Although he did not specifically mention that it was seven-year-old Rosie who forced the decision, the most-capped player in Tests (164) has advanced his retirement, sacrificing the opportunity to achieve one unfulfilled wish: conquer India in India.

He had initially planned to step down after next September’s tour of India, but now it will be the last Test of the current series at home ground Sydney, starting January 2, where Waugh will bow out — if it is possible for this most stubborn of cricketers to bend — at the age of 38.

“It’s been in the back of my mind for a little while now but Sydney’s a great place to finish,” Waugh said.

“My present form and fitness suggests I could play on, however all good things must come to an end.”

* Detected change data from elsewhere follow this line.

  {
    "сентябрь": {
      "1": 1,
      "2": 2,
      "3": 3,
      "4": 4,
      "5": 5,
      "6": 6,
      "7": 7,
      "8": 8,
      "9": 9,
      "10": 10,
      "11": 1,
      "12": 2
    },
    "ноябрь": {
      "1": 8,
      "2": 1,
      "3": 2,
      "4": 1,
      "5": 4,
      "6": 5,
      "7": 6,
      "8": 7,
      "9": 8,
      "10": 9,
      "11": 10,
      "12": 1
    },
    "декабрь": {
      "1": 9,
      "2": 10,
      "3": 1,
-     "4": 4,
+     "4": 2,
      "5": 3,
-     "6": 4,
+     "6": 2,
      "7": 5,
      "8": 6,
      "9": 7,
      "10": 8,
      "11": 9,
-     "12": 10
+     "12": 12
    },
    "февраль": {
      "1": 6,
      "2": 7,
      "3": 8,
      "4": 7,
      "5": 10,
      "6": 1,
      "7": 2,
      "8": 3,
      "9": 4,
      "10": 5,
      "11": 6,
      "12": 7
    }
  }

That should be read as a dire warning by Sourav Ganguly’s team, which can expect the regular Waugh the Warrior to put on a coat or two more of war paint in his last Test appearances. Indian vice-captain Rahul Dravid, however, believes Waugh will play as only Waugh does. “Whether it is his first or last Test he would not have played any differently,” Dravid, a confessed admirer, said.

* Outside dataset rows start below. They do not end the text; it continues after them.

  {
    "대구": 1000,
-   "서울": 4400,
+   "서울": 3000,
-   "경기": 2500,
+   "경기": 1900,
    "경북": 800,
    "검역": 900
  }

There’s also the possibility that after Allan Border overtook Sunil Gavaskar’s number of Test runs, another Indian record will fall to Australian hands.

Already the second highest run-scorer after Border, Waugh is only two Test hundreds away from Gavaskar’s 34. Two centuries in four Tests to catch up with Gavaskar against an Indian attack not known for running through opposition is not too much to expect from someone who scores at an average of over 51 runs per match.

His recent form suggests that the feat is very much within the realm of possibility. Waugh’s career seemed to be on the rocks after a barren run last year, but he defied critics with a stunning century in the final Ashes Test against England (in Sydney) in January, hitting a boundary off the final ball of the day to reach his hundred.

That innings seemed to revitalise Waugh who has scored another four centuries since.

“I’ll never forget what happened in Sydney, no one will ever take that away,” he said.

“There was a temptation to finish up then but it wasn’t about that one good moment. I wanted to go when I was playing well and playing consistently.

“I feel I’m playing consistently and I’m in good form now and I wanted to go when there was still some fire in the belly.”

This “fire” turned him into the most successful captain in Test history, as he converted a struggling Australian team into arguably the best the world has ever seen after taking charge in 1999.

“I think he set great examples in the way cricket should be played and in tough conditions he would produce some tremendous performances,” said Sachin Tendulkar.

Waugh admits retiring for someone so competitive will be hard. With one shoulder raised a tad more than the other, Waugh brought to the field a quiet, understated confidence.

To satisfy his thirst for competition, Waugh joked he would take on his four-year-old son Austin in a game of backyard cricket.

And the applause will not die. Rosie and Lily, who is only two, and wife Lynette will be around to give him a hand.